Constrictive pericarditis presenting as isolated ascites.
Ting C, and Uduman J. Constrictive pericarditis presenting as isolated ascites. Crit Care Med 2018; 46:79.
Critical care medicine
Learning Objectives: Constrictive pericarditis is thought to be a rare though underdiagnosed entity. Symptoms can be nonspecific, though most patients present with progressive heart failure symptoms. Here, we present a case of constrictive pericarditis presenting with ascites only. Methods: This is a 51-year-old male with no prior cardiac history, type II diabetes complicated by end-stage renal disease, and alcohol abuse who presented with abdominal swelling. Physical examination was notable only for ascites without other signs of decompensated liver disease or right-sided heart failure. Laboratory studies were nonspecific aside from elevated blood urea nitrogen and creatinine consistent with his end-stage renal disease status. Imaging demonstrated cirrhotic liver morphology on abdominal ultrasound. He underwent paracentesis with fluid studies consistent with portal hypertension. Liver biopsy demonstrated hepatic venous congestion without evidence of parenchymal disease. Attention then turned to non-cirrhotic causes of ascites.

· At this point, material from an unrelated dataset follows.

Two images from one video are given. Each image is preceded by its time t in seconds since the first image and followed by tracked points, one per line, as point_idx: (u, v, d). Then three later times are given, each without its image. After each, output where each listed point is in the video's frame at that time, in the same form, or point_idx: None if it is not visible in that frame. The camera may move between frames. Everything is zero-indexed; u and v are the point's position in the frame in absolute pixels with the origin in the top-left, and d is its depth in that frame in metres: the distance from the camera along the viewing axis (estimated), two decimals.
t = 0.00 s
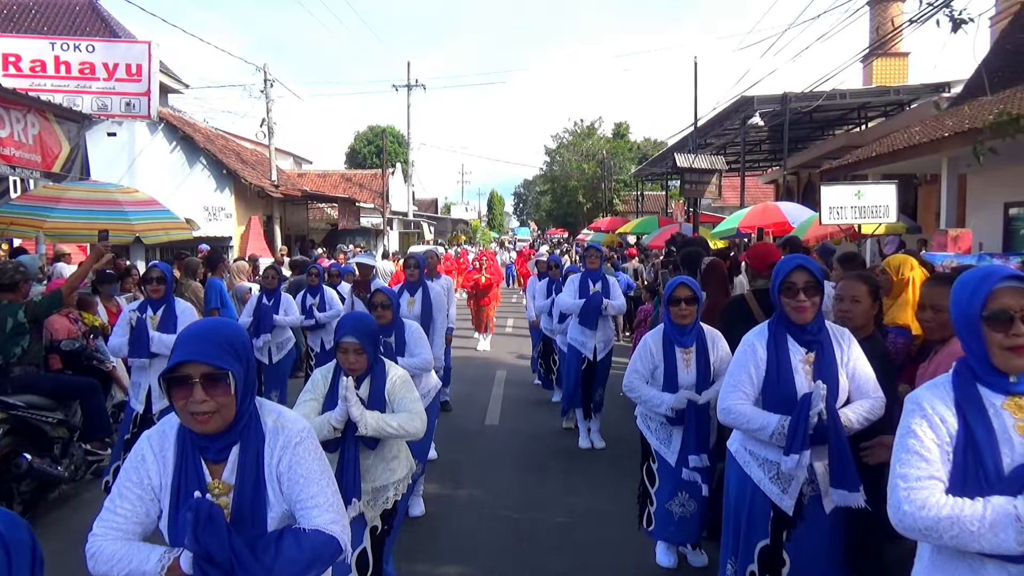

Transthoracic Doppler echocardiography demonstrated a restrictive filling pattern with exaggerated ventricular interdependence, without evidence of pericardial effusion. Computed tomography of the thorax demonstrated pericardial thickening. Cardiac catheterization demonstrated invasive hemodynamic findings consistent with constrictive pericarditis. The patient underwent pericardiectomy which was complicated by post-operative hypotension requiring vasopressor support. He was stabilized and ultimately discharged ten days post-procedure. Pathology was negative for malignancy, infectious organisms, or amyloidosis. He was seen in follow-up three weeks later and reported near total resolution of his symptoms. Results: Cirrhosis accounts for 80% of the causes of ascites. Ascitic fluid analysis consistent with portal hypertension can be secondary to noncirrhotic causes such as acute liver failure, Budd-Chiari syndrome, heart failure, or nephrogenic ascites. Our patient illustrates a unique presentation of constrictive pericarditis that manifested clinically with only ascites. Despite the lack of other clinical signs, a thorough evaluation allowed us to recognize and prevent life-threatening consequences. This case highlights the importance of recognizing varying clinical presentations of potentially life-threatening disorders.